## TASK INPUTS
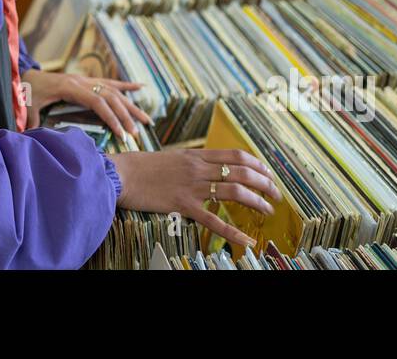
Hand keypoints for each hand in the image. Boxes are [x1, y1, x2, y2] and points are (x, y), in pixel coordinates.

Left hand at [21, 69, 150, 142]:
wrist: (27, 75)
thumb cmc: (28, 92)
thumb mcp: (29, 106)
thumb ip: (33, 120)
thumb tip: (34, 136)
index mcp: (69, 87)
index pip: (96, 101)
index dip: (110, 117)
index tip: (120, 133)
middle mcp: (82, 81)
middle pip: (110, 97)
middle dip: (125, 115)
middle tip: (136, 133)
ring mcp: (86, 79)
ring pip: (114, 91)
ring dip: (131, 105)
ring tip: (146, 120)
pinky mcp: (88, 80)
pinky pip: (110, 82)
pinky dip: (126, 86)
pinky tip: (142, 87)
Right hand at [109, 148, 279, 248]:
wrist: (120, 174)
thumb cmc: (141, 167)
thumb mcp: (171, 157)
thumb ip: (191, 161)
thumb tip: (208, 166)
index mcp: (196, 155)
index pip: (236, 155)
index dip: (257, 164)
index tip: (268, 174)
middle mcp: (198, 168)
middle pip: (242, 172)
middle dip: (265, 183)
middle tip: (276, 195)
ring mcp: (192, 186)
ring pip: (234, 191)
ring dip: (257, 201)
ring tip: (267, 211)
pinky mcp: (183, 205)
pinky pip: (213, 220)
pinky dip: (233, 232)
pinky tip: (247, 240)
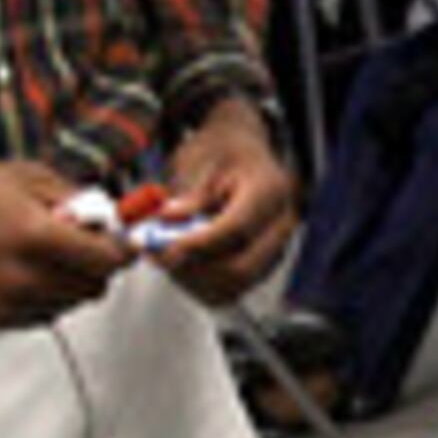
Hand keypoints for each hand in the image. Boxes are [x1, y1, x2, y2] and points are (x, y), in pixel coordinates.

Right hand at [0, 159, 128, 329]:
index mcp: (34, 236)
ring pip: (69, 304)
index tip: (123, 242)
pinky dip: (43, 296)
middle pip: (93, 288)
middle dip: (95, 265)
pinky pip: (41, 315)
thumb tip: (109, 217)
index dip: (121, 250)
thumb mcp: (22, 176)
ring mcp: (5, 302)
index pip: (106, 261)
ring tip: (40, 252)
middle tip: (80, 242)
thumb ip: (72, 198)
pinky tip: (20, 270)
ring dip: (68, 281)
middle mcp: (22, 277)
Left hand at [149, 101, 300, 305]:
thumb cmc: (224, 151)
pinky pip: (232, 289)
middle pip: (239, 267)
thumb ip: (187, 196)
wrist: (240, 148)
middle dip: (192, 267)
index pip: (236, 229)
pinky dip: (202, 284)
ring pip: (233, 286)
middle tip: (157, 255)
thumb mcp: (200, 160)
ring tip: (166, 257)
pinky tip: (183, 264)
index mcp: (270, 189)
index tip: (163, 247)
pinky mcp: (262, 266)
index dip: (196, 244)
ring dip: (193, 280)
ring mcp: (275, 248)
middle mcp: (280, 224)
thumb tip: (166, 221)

* * *

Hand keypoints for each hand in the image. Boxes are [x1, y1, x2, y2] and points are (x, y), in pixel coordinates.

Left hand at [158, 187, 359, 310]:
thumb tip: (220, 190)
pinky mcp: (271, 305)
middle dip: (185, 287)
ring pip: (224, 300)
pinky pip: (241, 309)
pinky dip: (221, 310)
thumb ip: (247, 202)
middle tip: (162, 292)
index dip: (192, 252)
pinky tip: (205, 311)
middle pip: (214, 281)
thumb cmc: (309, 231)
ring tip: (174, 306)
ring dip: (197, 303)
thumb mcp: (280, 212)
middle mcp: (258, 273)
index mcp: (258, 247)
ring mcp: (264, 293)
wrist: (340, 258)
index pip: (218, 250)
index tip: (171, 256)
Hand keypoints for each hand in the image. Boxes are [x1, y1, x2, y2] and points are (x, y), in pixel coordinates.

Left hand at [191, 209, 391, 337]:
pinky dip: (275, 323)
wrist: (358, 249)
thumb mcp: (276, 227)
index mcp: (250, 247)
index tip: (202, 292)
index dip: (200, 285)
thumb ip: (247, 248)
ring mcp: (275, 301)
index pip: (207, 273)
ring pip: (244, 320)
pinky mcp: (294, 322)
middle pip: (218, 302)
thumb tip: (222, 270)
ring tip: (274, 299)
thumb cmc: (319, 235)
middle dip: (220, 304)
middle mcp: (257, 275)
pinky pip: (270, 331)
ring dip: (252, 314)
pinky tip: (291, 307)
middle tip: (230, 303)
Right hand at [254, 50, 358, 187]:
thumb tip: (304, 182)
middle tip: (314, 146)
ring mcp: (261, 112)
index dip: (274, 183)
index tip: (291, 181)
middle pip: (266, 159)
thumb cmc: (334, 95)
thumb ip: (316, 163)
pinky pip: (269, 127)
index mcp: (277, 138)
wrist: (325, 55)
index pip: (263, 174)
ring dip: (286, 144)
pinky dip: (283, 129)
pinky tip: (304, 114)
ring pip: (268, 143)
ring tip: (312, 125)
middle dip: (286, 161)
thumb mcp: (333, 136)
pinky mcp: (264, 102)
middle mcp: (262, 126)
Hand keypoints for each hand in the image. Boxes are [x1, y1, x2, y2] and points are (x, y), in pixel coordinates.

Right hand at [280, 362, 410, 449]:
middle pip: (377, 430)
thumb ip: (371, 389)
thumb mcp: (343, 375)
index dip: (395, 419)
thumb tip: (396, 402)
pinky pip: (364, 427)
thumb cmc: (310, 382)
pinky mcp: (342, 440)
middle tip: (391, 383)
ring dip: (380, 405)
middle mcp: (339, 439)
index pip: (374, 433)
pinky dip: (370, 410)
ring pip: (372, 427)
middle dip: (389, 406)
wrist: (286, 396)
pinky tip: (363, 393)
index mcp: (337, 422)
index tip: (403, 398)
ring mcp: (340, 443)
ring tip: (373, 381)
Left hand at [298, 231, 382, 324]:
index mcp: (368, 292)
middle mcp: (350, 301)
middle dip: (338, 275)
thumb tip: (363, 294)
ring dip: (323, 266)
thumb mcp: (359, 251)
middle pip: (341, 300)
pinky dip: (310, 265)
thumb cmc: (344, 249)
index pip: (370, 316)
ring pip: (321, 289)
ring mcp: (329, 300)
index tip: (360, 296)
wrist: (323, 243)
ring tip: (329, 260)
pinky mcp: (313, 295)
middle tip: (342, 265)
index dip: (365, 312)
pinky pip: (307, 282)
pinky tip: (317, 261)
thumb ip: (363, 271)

## WHAT IS REQUIRED
Only lines containing the string "Right" are needed. Pull each of them out of the records above.

## EXPECTED OUTPUT
Right hand at [109, 148, 279, 248]:
Right hand at [0, 159, 128, 329]:
Right hand at [254, 50, 358, 187]:
Right hand at [280, 362, 410, 449]:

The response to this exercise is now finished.